Start of MATERIAL FOR THE TASK

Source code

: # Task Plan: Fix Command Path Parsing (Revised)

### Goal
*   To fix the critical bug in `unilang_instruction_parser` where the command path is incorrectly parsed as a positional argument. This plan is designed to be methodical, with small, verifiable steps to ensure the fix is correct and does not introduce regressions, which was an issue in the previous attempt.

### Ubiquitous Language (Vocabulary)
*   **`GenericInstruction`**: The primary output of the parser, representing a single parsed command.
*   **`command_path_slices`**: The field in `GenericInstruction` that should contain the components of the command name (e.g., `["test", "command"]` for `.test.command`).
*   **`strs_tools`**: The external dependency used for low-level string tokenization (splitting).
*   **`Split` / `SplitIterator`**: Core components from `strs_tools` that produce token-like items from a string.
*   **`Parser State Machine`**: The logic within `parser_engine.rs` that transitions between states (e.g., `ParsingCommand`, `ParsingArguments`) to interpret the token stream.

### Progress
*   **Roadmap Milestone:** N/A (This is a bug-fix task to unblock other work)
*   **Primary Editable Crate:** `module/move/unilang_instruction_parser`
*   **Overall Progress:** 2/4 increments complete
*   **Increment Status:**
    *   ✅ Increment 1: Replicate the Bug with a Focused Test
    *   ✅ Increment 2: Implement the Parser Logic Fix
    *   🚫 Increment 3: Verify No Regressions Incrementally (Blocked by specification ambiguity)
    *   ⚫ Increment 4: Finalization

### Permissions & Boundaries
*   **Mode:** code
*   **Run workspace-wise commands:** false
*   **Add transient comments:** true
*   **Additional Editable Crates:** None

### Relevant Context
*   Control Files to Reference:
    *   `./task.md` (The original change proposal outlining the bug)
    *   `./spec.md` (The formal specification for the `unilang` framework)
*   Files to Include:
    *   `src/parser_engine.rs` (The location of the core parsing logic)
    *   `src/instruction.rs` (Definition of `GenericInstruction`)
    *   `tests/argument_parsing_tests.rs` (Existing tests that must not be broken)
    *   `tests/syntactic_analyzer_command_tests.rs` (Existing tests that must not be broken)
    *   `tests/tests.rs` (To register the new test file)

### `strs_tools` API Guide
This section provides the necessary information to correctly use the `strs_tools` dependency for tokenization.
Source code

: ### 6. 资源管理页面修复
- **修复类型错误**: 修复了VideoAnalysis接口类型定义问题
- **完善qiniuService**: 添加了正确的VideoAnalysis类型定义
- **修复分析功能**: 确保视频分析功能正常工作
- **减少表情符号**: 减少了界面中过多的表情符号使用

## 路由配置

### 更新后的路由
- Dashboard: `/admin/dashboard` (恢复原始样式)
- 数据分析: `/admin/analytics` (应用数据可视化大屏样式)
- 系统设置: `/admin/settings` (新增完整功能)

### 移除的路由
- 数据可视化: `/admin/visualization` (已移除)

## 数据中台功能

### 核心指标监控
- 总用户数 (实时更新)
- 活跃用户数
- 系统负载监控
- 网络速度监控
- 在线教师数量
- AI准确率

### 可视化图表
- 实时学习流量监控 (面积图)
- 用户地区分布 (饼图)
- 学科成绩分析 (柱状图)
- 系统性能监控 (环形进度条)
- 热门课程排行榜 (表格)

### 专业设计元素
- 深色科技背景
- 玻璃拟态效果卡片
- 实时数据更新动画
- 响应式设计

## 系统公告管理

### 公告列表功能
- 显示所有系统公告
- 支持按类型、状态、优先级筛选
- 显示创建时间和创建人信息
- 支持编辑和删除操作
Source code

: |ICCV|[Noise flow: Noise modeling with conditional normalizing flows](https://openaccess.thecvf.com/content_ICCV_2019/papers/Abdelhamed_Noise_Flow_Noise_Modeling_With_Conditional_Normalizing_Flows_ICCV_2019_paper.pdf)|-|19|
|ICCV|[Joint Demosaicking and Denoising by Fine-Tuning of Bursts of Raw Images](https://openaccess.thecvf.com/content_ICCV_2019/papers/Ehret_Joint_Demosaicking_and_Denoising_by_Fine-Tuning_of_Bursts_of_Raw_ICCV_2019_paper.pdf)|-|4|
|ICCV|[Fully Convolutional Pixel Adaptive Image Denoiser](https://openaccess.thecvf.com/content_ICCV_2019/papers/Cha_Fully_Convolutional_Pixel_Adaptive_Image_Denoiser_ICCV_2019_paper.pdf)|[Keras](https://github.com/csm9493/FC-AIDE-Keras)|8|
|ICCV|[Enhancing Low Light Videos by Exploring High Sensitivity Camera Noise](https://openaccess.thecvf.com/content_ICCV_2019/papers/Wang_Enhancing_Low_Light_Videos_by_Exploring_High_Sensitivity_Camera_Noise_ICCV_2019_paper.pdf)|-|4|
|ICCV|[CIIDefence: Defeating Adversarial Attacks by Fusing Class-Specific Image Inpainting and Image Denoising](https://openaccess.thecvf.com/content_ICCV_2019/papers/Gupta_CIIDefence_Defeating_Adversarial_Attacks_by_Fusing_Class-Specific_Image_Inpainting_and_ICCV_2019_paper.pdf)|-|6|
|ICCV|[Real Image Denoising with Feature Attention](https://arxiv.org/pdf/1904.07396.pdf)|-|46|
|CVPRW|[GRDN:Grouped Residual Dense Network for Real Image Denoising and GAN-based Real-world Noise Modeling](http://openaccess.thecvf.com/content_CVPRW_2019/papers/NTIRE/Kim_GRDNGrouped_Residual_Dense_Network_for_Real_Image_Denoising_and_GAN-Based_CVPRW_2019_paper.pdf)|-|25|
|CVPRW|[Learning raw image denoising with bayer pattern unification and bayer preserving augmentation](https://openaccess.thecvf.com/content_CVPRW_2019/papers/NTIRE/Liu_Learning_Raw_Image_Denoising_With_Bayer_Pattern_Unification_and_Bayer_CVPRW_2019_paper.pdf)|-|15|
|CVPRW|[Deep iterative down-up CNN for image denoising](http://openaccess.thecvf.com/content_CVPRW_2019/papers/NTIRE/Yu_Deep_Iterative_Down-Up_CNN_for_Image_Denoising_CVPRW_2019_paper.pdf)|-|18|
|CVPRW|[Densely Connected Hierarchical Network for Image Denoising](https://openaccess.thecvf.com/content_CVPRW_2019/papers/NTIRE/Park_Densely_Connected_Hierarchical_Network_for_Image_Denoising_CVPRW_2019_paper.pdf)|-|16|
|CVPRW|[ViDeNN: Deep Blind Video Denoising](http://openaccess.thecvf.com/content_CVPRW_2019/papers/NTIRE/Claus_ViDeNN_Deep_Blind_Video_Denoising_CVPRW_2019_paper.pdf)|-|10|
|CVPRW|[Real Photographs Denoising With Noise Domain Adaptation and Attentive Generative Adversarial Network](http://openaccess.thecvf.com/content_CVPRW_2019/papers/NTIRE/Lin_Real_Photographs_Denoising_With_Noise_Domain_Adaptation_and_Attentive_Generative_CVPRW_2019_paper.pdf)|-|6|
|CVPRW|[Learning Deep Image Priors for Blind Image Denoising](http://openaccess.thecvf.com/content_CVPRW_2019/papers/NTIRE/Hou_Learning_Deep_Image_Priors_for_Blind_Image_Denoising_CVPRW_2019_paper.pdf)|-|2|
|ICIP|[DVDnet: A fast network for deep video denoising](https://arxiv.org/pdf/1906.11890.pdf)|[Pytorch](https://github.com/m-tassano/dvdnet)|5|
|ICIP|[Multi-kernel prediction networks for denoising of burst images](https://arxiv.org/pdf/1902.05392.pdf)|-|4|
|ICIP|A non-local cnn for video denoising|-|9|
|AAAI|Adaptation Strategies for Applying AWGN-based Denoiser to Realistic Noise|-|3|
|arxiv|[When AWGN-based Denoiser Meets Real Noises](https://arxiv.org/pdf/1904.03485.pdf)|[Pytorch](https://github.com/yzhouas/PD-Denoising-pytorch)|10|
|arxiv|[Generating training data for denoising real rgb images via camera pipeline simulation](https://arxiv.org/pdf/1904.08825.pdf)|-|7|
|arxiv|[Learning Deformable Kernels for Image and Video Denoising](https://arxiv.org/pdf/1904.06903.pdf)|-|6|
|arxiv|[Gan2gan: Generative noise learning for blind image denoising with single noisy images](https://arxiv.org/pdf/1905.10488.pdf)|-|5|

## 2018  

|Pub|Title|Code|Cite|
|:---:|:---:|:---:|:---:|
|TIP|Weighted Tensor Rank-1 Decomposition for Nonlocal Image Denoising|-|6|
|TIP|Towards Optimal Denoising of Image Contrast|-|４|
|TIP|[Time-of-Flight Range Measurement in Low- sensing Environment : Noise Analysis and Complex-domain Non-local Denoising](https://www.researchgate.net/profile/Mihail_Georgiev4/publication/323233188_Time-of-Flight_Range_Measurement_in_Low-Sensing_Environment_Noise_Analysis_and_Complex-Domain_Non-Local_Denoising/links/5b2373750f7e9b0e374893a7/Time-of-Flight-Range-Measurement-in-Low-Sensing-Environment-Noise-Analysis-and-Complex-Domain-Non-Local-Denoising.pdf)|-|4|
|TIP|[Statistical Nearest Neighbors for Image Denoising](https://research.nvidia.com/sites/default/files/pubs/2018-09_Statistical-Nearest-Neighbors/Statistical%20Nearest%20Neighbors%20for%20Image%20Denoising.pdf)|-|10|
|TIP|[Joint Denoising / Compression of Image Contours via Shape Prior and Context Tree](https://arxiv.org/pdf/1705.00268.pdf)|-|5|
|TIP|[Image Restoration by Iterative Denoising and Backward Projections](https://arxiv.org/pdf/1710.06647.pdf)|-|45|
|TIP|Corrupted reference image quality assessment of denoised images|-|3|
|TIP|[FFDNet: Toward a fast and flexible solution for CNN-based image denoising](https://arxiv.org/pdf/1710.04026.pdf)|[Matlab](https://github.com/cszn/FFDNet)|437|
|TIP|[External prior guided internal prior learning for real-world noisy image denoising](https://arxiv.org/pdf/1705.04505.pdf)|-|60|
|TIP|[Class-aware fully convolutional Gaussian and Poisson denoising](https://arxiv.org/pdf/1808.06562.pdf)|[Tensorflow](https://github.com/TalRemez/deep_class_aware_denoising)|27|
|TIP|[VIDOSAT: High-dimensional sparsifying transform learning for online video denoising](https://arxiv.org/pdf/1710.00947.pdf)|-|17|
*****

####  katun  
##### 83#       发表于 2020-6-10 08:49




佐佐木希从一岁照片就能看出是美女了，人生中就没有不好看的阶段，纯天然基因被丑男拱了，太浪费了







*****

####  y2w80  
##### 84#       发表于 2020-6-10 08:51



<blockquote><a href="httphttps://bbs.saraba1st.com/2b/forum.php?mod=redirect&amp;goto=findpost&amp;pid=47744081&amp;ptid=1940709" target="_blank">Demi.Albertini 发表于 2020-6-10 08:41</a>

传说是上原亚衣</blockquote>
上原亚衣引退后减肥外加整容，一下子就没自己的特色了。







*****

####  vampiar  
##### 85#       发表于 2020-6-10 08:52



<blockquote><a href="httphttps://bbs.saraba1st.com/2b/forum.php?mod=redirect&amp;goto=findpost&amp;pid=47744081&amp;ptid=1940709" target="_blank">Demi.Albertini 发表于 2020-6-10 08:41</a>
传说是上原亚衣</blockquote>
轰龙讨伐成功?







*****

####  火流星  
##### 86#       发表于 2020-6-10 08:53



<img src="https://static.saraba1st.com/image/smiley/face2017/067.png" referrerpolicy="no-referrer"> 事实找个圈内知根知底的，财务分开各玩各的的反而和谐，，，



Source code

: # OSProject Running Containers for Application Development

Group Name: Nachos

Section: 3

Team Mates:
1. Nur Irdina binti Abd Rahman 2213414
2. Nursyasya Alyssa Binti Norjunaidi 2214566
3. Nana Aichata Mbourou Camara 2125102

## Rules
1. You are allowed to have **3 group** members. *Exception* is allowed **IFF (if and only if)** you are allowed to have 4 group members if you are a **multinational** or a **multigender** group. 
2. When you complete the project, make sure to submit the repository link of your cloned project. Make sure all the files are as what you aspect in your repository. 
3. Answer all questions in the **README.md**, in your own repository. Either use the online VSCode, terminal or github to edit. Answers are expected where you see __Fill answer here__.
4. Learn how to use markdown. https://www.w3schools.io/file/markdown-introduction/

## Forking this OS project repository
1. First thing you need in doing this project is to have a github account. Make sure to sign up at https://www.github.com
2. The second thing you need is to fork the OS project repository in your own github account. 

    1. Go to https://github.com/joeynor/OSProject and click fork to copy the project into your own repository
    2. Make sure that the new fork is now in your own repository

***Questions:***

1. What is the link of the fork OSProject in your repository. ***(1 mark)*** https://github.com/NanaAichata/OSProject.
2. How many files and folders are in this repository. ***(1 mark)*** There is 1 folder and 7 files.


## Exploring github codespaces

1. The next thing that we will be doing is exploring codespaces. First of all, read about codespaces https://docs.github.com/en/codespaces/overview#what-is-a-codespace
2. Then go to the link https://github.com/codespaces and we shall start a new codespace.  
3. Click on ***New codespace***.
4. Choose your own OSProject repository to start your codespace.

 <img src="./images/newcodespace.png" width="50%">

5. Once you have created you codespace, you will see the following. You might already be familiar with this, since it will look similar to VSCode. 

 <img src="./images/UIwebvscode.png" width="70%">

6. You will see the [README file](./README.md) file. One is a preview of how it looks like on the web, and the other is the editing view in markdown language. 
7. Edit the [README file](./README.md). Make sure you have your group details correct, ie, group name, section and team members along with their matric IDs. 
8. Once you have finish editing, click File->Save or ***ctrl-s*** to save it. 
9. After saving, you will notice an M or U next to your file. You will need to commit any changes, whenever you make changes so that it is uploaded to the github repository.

End of MATERIAL FOR THE TASK

Pick out every line in the records above that contains the string "components", treating uppercase and lowercase letters as different.

**SOLVED PROBLEM:**
*   **`command_path_slices`**: The field in `GenericInstruction` that should contain the components of the command name (e.g., `["test", "command"]` for `.test.command`).
*   **`Split` / `SplitIterator`**: Core components from `strs_tools` that produce token-like items from a string.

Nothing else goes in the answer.